- [Collected data]
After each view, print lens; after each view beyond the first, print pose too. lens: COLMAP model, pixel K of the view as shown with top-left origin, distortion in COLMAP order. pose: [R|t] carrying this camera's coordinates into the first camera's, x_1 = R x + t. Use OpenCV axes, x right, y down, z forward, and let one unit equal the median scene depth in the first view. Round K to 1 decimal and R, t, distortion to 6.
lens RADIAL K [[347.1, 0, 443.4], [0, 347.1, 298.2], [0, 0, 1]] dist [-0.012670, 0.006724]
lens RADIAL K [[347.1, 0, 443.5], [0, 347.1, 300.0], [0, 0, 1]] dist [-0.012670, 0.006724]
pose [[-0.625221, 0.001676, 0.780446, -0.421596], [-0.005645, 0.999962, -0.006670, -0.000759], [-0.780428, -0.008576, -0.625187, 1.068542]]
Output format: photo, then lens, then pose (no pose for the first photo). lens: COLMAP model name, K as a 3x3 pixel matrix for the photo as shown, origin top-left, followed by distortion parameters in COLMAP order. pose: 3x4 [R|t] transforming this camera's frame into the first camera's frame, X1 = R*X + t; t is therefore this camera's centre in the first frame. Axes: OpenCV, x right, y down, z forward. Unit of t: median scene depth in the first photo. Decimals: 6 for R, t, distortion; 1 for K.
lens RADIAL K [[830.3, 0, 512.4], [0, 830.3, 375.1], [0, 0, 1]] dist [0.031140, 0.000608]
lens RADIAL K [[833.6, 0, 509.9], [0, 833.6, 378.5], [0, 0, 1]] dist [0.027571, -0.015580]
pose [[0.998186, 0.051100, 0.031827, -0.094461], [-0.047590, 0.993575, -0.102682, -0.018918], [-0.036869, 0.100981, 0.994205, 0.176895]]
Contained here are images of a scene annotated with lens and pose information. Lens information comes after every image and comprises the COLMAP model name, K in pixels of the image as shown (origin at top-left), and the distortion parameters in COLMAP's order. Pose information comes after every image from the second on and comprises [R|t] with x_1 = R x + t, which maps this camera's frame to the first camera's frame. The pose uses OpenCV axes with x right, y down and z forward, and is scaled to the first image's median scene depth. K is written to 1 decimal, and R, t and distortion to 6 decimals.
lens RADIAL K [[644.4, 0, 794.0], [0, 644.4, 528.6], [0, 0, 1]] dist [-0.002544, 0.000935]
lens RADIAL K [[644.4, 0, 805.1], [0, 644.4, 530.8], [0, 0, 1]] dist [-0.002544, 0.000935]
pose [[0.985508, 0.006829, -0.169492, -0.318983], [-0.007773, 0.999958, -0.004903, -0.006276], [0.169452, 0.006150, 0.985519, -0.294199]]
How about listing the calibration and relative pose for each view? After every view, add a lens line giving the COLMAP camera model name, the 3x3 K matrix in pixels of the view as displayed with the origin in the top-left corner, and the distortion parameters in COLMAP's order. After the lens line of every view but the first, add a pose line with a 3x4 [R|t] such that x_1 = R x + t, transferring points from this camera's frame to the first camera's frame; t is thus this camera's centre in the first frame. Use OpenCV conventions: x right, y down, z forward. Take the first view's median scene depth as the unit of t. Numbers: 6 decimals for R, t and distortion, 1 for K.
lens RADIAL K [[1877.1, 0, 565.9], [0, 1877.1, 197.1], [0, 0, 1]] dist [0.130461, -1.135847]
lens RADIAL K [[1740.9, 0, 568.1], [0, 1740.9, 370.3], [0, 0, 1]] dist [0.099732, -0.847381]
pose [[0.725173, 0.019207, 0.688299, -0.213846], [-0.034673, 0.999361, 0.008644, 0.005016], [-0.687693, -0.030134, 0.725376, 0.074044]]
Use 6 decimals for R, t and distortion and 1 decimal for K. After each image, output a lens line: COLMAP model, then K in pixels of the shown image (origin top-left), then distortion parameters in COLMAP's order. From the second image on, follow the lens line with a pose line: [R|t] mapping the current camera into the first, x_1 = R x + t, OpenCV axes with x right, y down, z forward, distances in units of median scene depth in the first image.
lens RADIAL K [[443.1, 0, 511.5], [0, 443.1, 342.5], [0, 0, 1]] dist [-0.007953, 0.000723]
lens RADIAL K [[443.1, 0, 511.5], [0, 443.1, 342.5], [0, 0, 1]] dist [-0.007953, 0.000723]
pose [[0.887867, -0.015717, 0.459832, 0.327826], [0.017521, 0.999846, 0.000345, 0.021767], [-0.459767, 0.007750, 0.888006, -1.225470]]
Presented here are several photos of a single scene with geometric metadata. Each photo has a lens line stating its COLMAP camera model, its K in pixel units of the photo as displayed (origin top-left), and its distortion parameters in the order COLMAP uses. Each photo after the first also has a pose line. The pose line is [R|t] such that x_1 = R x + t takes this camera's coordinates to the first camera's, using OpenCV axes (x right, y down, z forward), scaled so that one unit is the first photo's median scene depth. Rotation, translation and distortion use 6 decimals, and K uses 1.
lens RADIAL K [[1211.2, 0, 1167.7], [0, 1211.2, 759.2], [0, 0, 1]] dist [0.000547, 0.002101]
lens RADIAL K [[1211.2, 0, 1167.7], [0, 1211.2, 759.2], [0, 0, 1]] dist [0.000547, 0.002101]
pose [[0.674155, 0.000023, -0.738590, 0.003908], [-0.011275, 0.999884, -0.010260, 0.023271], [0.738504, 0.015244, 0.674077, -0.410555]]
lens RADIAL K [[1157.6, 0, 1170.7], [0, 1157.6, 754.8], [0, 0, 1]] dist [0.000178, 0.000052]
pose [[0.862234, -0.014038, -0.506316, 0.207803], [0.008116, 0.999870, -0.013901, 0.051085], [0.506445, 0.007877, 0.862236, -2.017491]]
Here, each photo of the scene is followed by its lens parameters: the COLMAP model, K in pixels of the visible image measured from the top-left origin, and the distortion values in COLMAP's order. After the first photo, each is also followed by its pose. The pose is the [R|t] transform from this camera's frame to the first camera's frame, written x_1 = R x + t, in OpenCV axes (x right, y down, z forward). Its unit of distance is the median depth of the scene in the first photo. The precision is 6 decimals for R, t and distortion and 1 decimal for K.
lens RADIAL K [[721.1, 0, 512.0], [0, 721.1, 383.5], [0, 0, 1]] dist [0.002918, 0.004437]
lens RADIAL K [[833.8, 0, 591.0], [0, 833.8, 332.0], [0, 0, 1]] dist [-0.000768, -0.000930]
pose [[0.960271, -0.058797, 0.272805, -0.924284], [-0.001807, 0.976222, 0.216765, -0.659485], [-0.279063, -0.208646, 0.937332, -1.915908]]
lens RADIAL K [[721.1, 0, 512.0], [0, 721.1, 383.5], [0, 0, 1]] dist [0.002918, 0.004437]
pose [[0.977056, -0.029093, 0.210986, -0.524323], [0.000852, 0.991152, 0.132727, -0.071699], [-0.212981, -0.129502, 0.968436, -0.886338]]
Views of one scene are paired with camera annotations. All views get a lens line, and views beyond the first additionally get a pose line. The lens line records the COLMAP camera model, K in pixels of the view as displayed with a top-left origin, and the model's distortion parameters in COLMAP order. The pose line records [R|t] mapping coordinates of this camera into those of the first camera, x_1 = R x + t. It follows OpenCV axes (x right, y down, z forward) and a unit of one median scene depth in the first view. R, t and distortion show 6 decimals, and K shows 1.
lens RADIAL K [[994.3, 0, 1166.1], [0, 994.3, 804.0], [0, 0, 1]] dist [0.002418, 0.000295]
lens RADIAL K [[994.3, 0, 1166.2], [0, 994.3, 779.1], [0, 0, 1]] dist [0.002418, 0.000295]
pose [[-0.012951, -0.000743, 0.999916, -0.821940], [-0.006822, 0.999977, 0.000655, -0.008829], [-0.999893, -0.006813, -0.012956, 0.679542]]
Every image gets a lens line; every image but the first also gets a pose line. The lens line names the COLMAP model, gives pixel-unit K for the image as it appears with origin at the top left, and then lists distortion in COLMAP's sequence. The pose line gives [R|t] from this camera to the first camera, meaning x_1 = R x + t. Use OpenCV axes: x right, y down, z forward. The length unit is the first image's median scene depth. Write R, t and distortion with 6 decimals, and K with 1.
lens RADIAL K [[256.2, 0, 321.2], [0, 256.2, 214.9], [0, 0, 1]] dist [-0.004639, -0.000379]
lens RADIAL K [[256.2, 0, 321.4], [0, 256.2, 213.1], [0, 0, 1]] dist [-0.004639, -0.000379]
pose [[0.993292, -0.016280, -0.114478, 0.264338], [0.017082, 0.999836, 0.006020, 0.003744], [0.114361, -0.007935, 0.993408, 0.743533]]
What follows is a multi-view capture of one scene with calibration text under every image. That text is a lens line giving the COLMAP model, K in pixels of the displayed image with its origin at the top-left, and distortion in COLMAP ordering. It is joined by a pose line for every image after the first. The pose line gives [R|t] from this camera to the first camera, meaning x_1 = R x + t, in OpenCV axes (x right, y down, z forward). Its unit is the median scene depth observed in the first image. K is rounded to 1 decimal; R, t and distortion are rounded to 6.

- [TASK TO CARRY OUT]
Rewrite the items from the line containing "Every image gets" through the end of the items as a JSON list of strings, with one string per line and blank lines omitted.

- [YOUR RESPONSE]
[
  "Every image gets a lens line; every image but the first also gets a pose line. The lens line names the COLMAP model, gives pixel-unit K for the image as it appears with origin at the top left, and then lists distortion in COLMAP's sequence. The pose line gives [R|t] from this camera to the first camera, meaning x_1 = R x + t. Use OpenCV axes: x right, y down, z forward. The length unit is the first image's median scene depth. Write R, t and distortion with 6 decimals, and K with 1.",
  "lens RADIAL K [[256.2, 0, 321.2], [0, 256.2, 214.9], [0, 0, 1]] dist [-0.004639, -0.000379]",
  "lens RADIAL K [[256.2, 0, 321.4], [0, 256.2, 213.1], [0, 0, 1]] dist [-0.004639, -0.000379]",
  "pose [[0.993292, -0.016280, -0.114478, 0.264338], [0.017082, 0.999836, 0.006020, 0.003744], [0.114361, -0.007935, 0.993408, 0.743533]]",
  "What follows is a multi-view capture of one scene with calibration text under every image. That text is a lens line giving the COLMAP model, K in pixels of the displayed image with its origin at the top-left, and distortion in COLMAP ordering. It is joined by a pose line for every image after the first. The pose line gives [R|t] from this camera to the first camera, meaning x_1 = R x + t, in OpenCV axes (x right, y down, z forward). Its unit is the median scene depth observed in the first image. K is rounded to 1 decimal; R, t and distortion are rounded to 6."
]